**Text segment:**
┄┄┄┄┄┄┄┄┄┄┄┄┄┄┄┄┄┄┄┄

Let $D$ be an ellipse rotated counterclockwise by $\frac{\pi}{3}$ radians, as pictured below. Before rotation, the horizontal radius was 2 and vertical radius was 6.
Convert $\iint\limits_{D} \, \bigl(8x + 4y\bigr)\, dA$ into an integral over a polar integral over a unit circle.
My work is as follows: $$\frac{1}{4} \left(\frac{x}{2} + \frac{\sqrt{3} y}{2}\right)^{2} + \frac{1}{36} \left(\frac{\sqrt{3} x}{2} - \frac{y}{2}\right)^{2}=1$$ $$\frac{x^2}{12} + \frac{1}{8} \sqrt{3} x y - \frac{x y}{24 \sqrt{3}} + \frac{7 y^2}{36} = 1$$ $$\frac{1}{36} (3 x^2 + 4 \sqrt{3} x y + 7 y^2) = 1$$ $$\frac{x^2}{12} + \frac{x y}{3 \sqrt{3}} + \frac{7 y^2}{36} = 1$$
$$x = 2\sqrt{3}u , \, y = \frac{6}{\sqrt{7}}v$$
$$u^{2} + \frac{4 u v}{\sqrt{7}} + v^{2} = 1$$
This is not a form I am used to. I am not sure actually how to obtain the $x$ and $y$ equations that do the magic and this was just a blind attempt.
I am stuck at this point. Any guidance is appreciated.

┄┄┄┄┄┄┄┄┄┄┄┄┄┄┄┄┄┄┄┄

**Supplied material:**
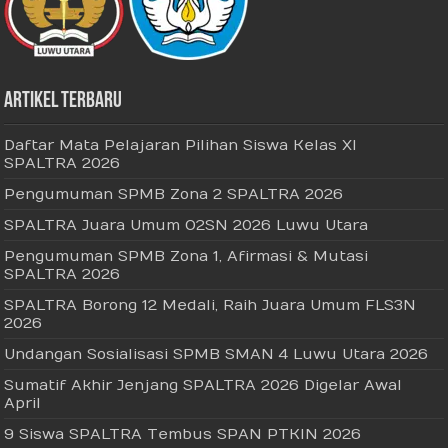
Artikel Terbaru
Daftar Mata Pelajaran Pilihan Siswa Kelas XI
SPALTRA 2026
Pengumuman SPMB Zona 2 SPALTRA 2026
SPALTRA Juara Umum O2SN 2026 Luwu Utara
Pengumuman SPMB Zona 1, Afirmasi & Mutasi
SPALTRA 2026
SPALTRA Borong 12 Medali, Raih Juara Umum FLS3N
2026
Undangan Sosialisasi SPMB SMAN 4 Luwu Utara 2026
Sumatif Akhir Jenjang SPALTRA 2026 Digelar Awal
April
9 Siswa SPALTRA Tembus SPAN PTKIN 2026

┄┄┄┄┄┄┄┄┄┄┄┄┄┄┄┄┄┄┄┄

**Work to be completed:** Carry on the forum post about the rotated ellipse integral above, starting right after its final sentence.

**The answer:**
To follow along, draw three copies of the plane. Label one set of axes $x,y$, another set of axes $u,v$ and the third set of axes $\xi, \eta$. In the $(x,y)$ plane, draw the rotated ellipse $D$, as in the figure. In the $(u,v)$ plane, draw the same ellipse, but with semi-major axes along the coordinate axes; i.e the equation of the boundary ellipse should be \begin{align} \left( \dfrac{u}{6}\right)^2 + \left( \dfrac{v}{2}\right)^2 = 1 \end{align} Let's call this ellipse $E$. Finally, draw a circle of radius $1$ in the $(\xi, \eta)$ plane; i.e the equation of the circle is $\xi^2 + \eta^2 = 1$. We shall call the unit ball $B$.
Currently you have the integral $\int_D (\text{stuff involving $x,y$})\, dx \, dy$. Your task is to express everything in terms of an integral over the unit circle, $B$; i.e you want to write \begin{align} \int_D(\text{stuff involving $x,y$})\, dx \, dy &= \int_E(\text{stuff involving $u,v$})\, du \, dv = \int_B(\text{stuff involving $\xi,\eta$})\, d\xi \, d\eta \end{align} So, you just have to figure out what the "stuff" is. To do this, you have to figure out how the $(x,y)$, $(u,v)$ and $(\xi, \eta)$ coordinates are related to each other. We do this step by step.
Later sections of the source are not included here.